For those who have a bit of time, an Atlantic magazine December 1981 an article acquainted readers with David Stockman in his first year as budget director. The budget process seems as broken today as it was 35 years ago when Stockman assumed the task of constructing a Federal budget.
These “internal mysteries” of the budget process were not dwelt upon by either side, for there was no point in confusing the clear lines of political debate with a much deeper and unanswerable question: Does anyone truly understand, much less control, the dynamics of the federal budget intertwined with the mysteries of the national economy?

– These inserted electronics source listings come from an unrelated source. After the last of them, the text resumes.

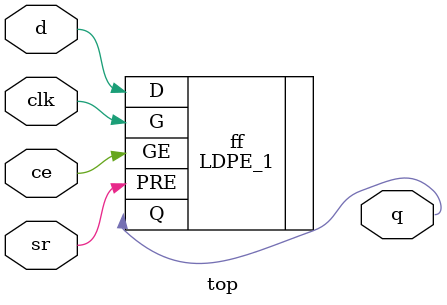
<source format=v>

module top(input clk, ce, sr, d, output q);
	(* LOC="SLICE_X16Y100", BEL="AFF", DONT_TOUCH *)
	//Keep inverter off
	LDPE_1 ff (
		.G(clk),
		.GE(ce),
		.PRE(sr),
		.D(d),
		.Q(q)
	);
endmodule


</source>
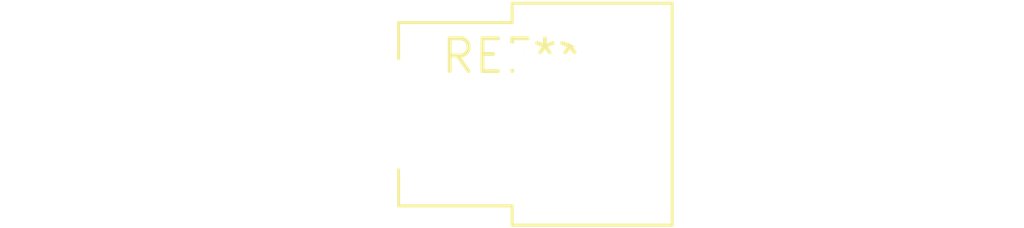
<source format=kicad_pcb>
(kicad_pcb (version 20240108) (generator pcbnew)

  (general
    (thickness 1.6)
  )

  (paper "A4")
  (layers
    (0 "F.Cu" signal)
    (31 "B.Cu" signal)
    (32 "B.Adhes" user "B.Adhesive")
    (33 "F.Adhes" user "F.Adhesive")
    (34 "B.Paste" user)
    (35 "F.Paste" user)
    (36 "B.SilkS" user "B.Silkscreen")
    (37 "F.SilkS" user "F.Silkscreen")
    (38 "B.Mask" user)
    (39 "F.Mask" user)
    (40 "Dwgs.User" user "User.Drawings")
    (41 "Cmts.User" user "User.Comments")
    (42 "Eco1.User" user "User.Eco1")
    (43 "Eco2.User" user "User.Eco2")
    (44 "Edge.Cuts" user)
    (45 "Margin" user)
    (46 "B.CrtYd" user "B.Courtyard")
    (47 "F.CrtYd" user "F.Courtyard")
    (48 "B.Fab" user)
    (49 "F.Fab" user)
    (50 "User.1" user)
    (51 "User.2" user)
    (52 "User.3" user)
    (53 "User.4" user)
    (54 "User.5" user)
    (55 "User.6" user)
    (56 "User.7" user)
    (57 "User.8" user)
    (58 "User.9" user)
  )

  (setup
    (pad_to_mask_clearance 0)
    (pcbplotparams
      (layerselection 0x00010fc_ffffffff)
      (plot_on_all_layers_selection 0x0000000_00000000)
      (disableapertmacros false)
      (usegerberextensions false)
      (usegerberattributes false)
      (usegerberadvancedattributes false)
      (creategerberjobfile false)
      (dashed_line_dash_ratio 12.000000)
      (dashed_line_gap_ratio 3.000000)
      (svgprecision 4)
      (plotframeref false)
      (viasonmask false)
      (mode 1)
      (useauxorigin false)
      (hpglpennumber 1)
      (hpglpenspeed 20)
      (hpglpendiameter 15.000000)
      (dxfpolygonmode false)
      (dxfimperialunits false)
      (dxfusepcbnewfont false)
      (psnegative false)
      (psa4output false)
      (plotreference false)
      (plotvalue false)
      (plotinvisibletext false)
      (sketchpadsonfab false)
      (subtractmaskfromsilk false)
      (outputformat 1)
      (mirror false)
      (drillshape 1)
      (scaleselection 1)
      (outputdirectory "")
    )
  )

  (net 0 "")

  (footprint "SW_Push_1P1T_NO_LED_E-Switch_TL1250" (layer "F.Cu") (at 0 0))

)

</source>
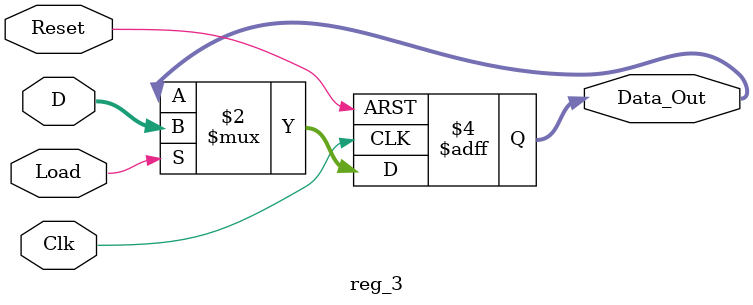
<source format=sv>
module reg_3 (input Clk, Reset, Load, input [2:0] D, output logic [2:0] Data_Out);		
	always_ff @ (posedge Clk or posedge Reset)
	begin
		if(Reset)
			Data_Out <= 3'b0;
		else if(Load)
			Data_Out <= D;
	end
endmodule 
</source>
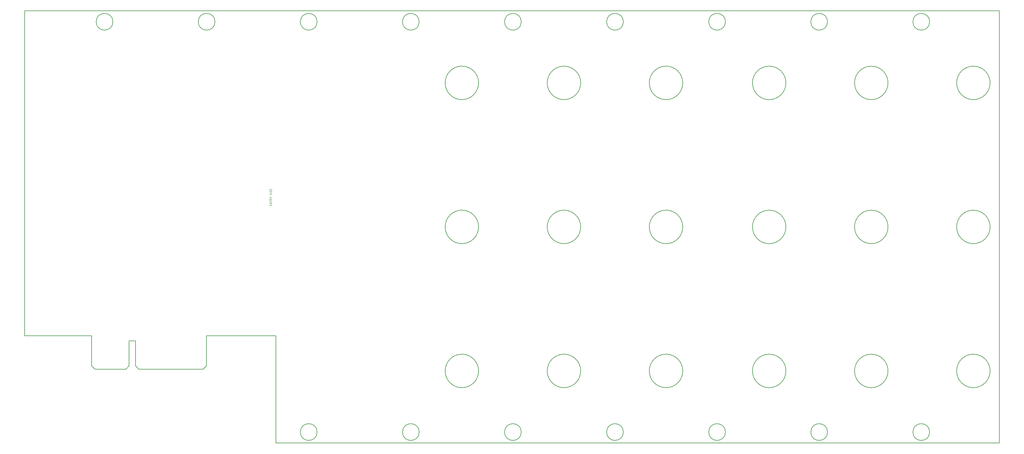
<source format=gbr>
G04 #@! TF.GenerationSoftware,KiCad,Pcbnew,6.0.7-f9a2dced07~116~ubuntu22.04.1*
G04 #@! TF.CreationDate,2023-05-03T15:08:04+01:00*
G04 #@! TF.ProjectId,hiltop_backplane_brd,68696c74-6f70-45f6-9261-636b706c616e,A*
G04 #@! TF.SameCoordinates,Original*
G04 #@! TF.FileFunction,Other,Comment*
%FSLAX46Y46*%
G04 Gerber Fmt 4.6, Leading zero omitted, Abs format (unit mm)*
G04 Created by KiCad (PCBNEW 6.0.7-f9a2dced07~116~ubuntu22.04.1) date 2023-05-03 15:08:04*
%MOMM*%
%LPD*%
G01*
G04 APERTURE LIST*
G04 #@! TA.AperFunction,Profile*
%ADD10C,0.150000*%
G04 #@! TD*
%ADD11C,0.060000*%
%ADD12C,0.150000*%
G04 APERTURE END LIST*
D10*
X179840000Y-50700000D02*
G75*
G03*
X179840000Y-50700000I-5000000J0D01*
G01*
X210320000Y-50700000D02*
G75*
G03*
X210320000Y-50700000I-5000000J0D01*
G01*
X240800000Y-50700000D02*
G75*
G03*
X240800000Y-50700000I-5000000J0D01*
G01*
X210320000Y-93700000D02*
G75*
G03*
X210320000Y-93700000I-5000000J0D01*
G01*
X240800000Y-93700000D02*
G75*
G03*
X240800000Y-93700000I-5000000J0D01*
G01*
X179840000Y-136700000D02*
G75*
G03*
X179840000Y-136700000I-5000000J0D01*
G01*
X210320000Y-136700000D02*
G75*
G03*
X210320000Y-136700000I-5000000J0D01*
G01*
X240800000Y-136700000D02*
G75*
G03*
X240800000Y-136700000I-5000000J0D01*
G01*
X179840000Y-93700000D02*
G75*
G03*
X179840000Y-93700000I-5000000J0D01*
G01*
X271600000Y-136700000D02*
G75*
G03*
X271600000Y-136700000I-5000000J0D01*
G01*
X65300000Y-136200000D02*
X74500000Y-136200000D01*
X75500000Y-135200000D02*
X75500000Y-127700000D01*
X98600000Y-126200000D02*
X119300000Y-126200000D01*
X302080000Y-136700000D02*
G75*
G03*
X302080000Y-136700000I-5000000J0D01*
G01*
X332560000Y-93700000D02*
G75*
G03*
X332560000Y-93700000I-5000000J0D01*
G01*
X75500000Y-135200000D02*
X74500000Y-136200000D01*
X97600000Y-136200000D02*
X98600000Y-135200000D01*
X332560000Y-50700000D02*
G75*
G03*
X332560000Y-50700000I-5000000J0D01*
G01*
X271600000Y-50700000D02*
G75*
G03*
X271600000Y-50700000I-5000000J0D01*
G01*
X302080000Y-93700000D02*
G75*
G03*
X302080000Y-93700000I-5000000J0D01*
G01*
X44300000Y-29200000D02*
X335300000Y-29200000D01*
X64300000Y-135200000D02*
X64300000Y-126200000D01*
X271600000Y-93700000D02*
G75*
G03*
X271600000Y-93700000I-5000000J0D01*
G01*
X332560000Y-136700000D02*
G75*
G03*
X332560000Y-136700000I-5000000J0D01*
G01*
X77400000Y-135200000D02*
X78400000Y-136200000D01*
X119300000Y-136200000D02*
X119300000Y-158200000D01*
X44300000Y-126200000D02*
X44300000Y-29200000D01*
X119300000Y-126200000D02*
X119300000Y-136200000D01*
X78400000Y-136200000D02*
X97600000Y-136200000D01*
X64300000Y-135200000D02*
X65300000Y-136200000D01*
X75500000Y-127700000D02*
X77400000Y-127700000D01*
X98600000Y-135200000D02*
X98600000Y-127700000D01*
X335300000Y-29200000D02*
X335300000Y-158200000D01*
X302080000Y-50700000D02*
G75*
G03*
X302080000Y-50700000I-5000000J0D01*
G01*
X98600000Y-127700000D02*
X98600000Y-126200000D01*
X335300000Y-158200000D02*
X119300000Y-158200000D01*
X77400000Y-127700000D02*
X77400000Y-135200000D01*
X64300000Y-126200000D02*
X44300000Y-126200000D01*
D11*
X117757142Y-87257142D02*
X117757142Y-87057142D01*
X118071428Y-86971428D02*
X118071428Y-87257142D01*
X117471428Y-87257142D01*
X117471428Y-86971428D01*
X118071428Y-86714285D02*
X117471428Y-86714285D01*
X118071428Y-86371428D01*
X117471428Y-86371428D01*
X117471428Y-86171428D02*
X117471428Y-85828571D01*
X118071428Y-86000000D02*
X117471428Y-86000000D01*
X118071428Y-85285714D02*
X117785714Y-85485714D01*
X118071428Y-85628571D02*
X117471428Y-85628571D01*
X117471428Y-85400000D01*
X117500000Y-85342857D01*
X117528571Y-85314285D01*
X117585714Y-85285714D01*
X117671428Y-85285714D01*
X117728571Y-85314285D01*
X117757142Y-85342857D01*
X117785714Y-85400000D01*
X117785714Y-85628571D01*
X117785714Y-84914285D02*
X118071428Y-84914285D01*
X117471428Y-85114285D02*
X117785714Y-84914285D01*
X117471428Y-84714285D01*
X118042857Y-84085714D02*
X118071428Y-84000000D01*
X118071428Y-83857142D01*
X118042857Y-83800000D01*
X118014285Y-83771428D01*
X117957142Y-83742857D01*
X117900000Y-83742857D01*
X117842857Y-83771428D01*
X117814285Y-83800000D01*
X117785714Y-83857142D01*
X117757142Y-83971428D01*
X117728571Y-84028571D01*
X117700000Y-84057142D01*
X117642857Y-84085714D01*
X117585714Y-84085714D01*
X117528571Y-84057142D01*
X117500000Y-84028571D01*
X117471428Y-83971428D01*
X117471428Y-83828571D01*
X117500000Y-83742857D01*
X118071428Y-83485714D02*
X117471428Y-83485714D01*
X118071428Y-83200000D02*
X117471428Y-83200000D01*
X117471428Y-83057142D01*
X117500000Y-82971428D01*
X117557142Y-82914285D01*
X117614285Y-82885714D01*
X117728571Y-82857142D01*
X117814285Y-82857142D01*
X117928571Y-82885714D01*
X117985714Y-82914285D01*
X118042857Y-82971428D01*
X118071428Y-83057142D01*
X118071428Y-83200000D01*
X117757142Y-82600000D02*
X117757142Y-82400000D01*
X118071428Y-82314285D02*
X118071428Y-82600000D01*
X117471428Y-82600000D01*
X117471428Y-82314285D01*
D12*
X314500000Y-32450000D02*
G75*
G03*
X314500000Y-32450000I-2500000J0D01*
G01*
X131620000Y-32450000D02*
G75*
G03*
X131620000Y-32450000I-2500000J0D01*
G01*
X284020000Y-32450000D02*
G75*
G03*
X284020000Y-32450000I-2500000J0D01*
G01*
X131620000Y-154950000D02*
G75*
G03*
X131620000Y-154950000I-2500000J0D01*
G01*
X162100000Y-154950000D02*
G75*
G03*
X162100000Y-154950000I-2500000J0D01*
G01*
X101140000Y-32450000D02*
G75*
G03*
X101140000Y-32450000I-2500000J0D01*
G01*
X223060000Y-154950000D02*
G75*
G03*
X223060000Y-154950000I-2500000J0D01*
G01*
X192580000Y-32450000D02*
G75*
G03*
X192580000Y-32450000I-2500000J0D01*
G01*
X223060000Y-32450000D02*
G75*
G03*
X223060000Y-32450000I-2500000J0D01*
G01*
X253540000Y-32450000D02*
G75*
G03*
X253540000Y-32450000I-2500000J0D01*
G01*
X70660000Y-32450000D02*
G75*
G03*
X70660000Y-32450000I-2500000J0D01*
G01*
X162100000Y-32450000D02*
G75*
G03*
X162100000Y-32450000I-2500000J0D01*
G01*
X192580000Y-154950000D02*
G75*
G03*
X192580000Y-154950000I-2500000J0D01*
G01*
X284020000Y-154950000D02*
G75*
G03*
X284020000Y-154950000I-2500000J0D01*
G01*
X253540000Y-154950000D02*
G75*
G03*
X253540000Y-154950000I-2500000J0D01*
G01*
X314500000Y-154950000D02*
G75*
G03*
X314500000Y-154950000I-2500000J0D01*
G01*
M02*

</source>
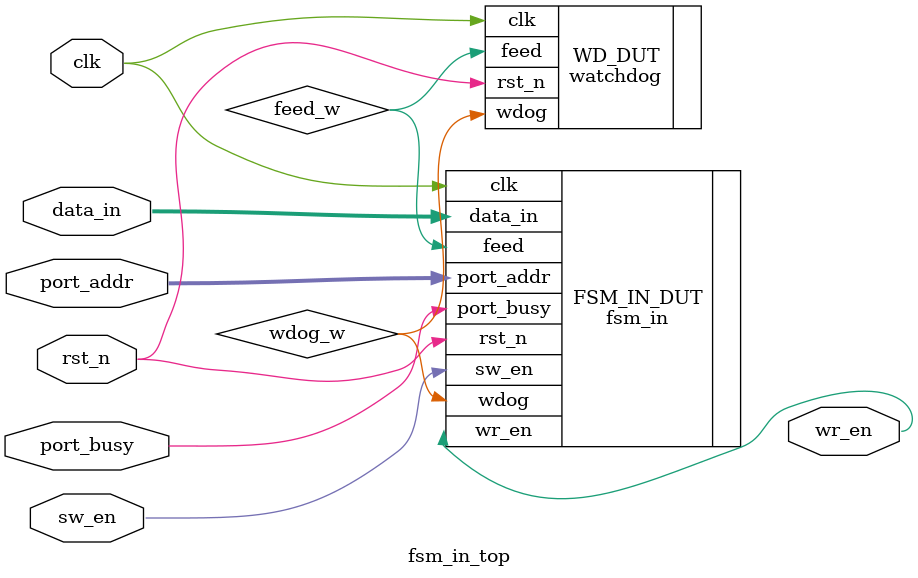
<source format=v>
`include "wd_module.v"
`include "fsm_in_module.v"

module fsm_in_top # (
    parameter W_WIDTH = 8
)(
    input clk, rst_n,
    input sw_en, port_busy,
    input [W_WIDTH-1:0] port_addr,
    input [W_WIDTH-1:0] data_in,
    output wr_en
);

    wire feed_w, wdog_w;

    watchdog # () WD_DUT (
        .clk(clk),
        .rst_n(rst_n),
        .feed(feed_w),
        .wdog(wdog_w)
    );

    fsm_in # (
        .W_WIDTH(W_WIDTH)
    ) FSM_IN_DUT (
        .clk(clk),
        .rst_n(rst_n),
        .sw_en(sw_en),
        .port_busy(port_busy),
        .wdog(wdog_w),
        .port_addr(port_addr),
        .data_in(data_in),
        .wr_en(wr_en),
        .feed(feed_w)
    );
endmodule : fsm_in_top
</source>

Stockman understands the political gamesmanship that permeates Washington. He criticizes Bernanke’s analysis of the 2008 Great Recession as well as the 1930s Great Depression. Faulty analysis produces faulty remedies. Stockman goes still further, finding fault with Milton Friedman’s monetary analysis of the causes of the Great Depression. In a 1963 study titled A Monetary History of the United States Friedman and co-author Anna Schwartz found that monetary actions by the Federal Reserve deepened and lengthened the 1930s Depression. Friedman became the leading spokesman of monetarism in the late 20th century, the thinking that governments can more effectively guide a national economy by adjusting the money supply rather than employing an ever changing regime of fiscal policies.
Students of the great debate of the past 100 years – bottom up or top down? – will enjoy Stockman’s take on the matter.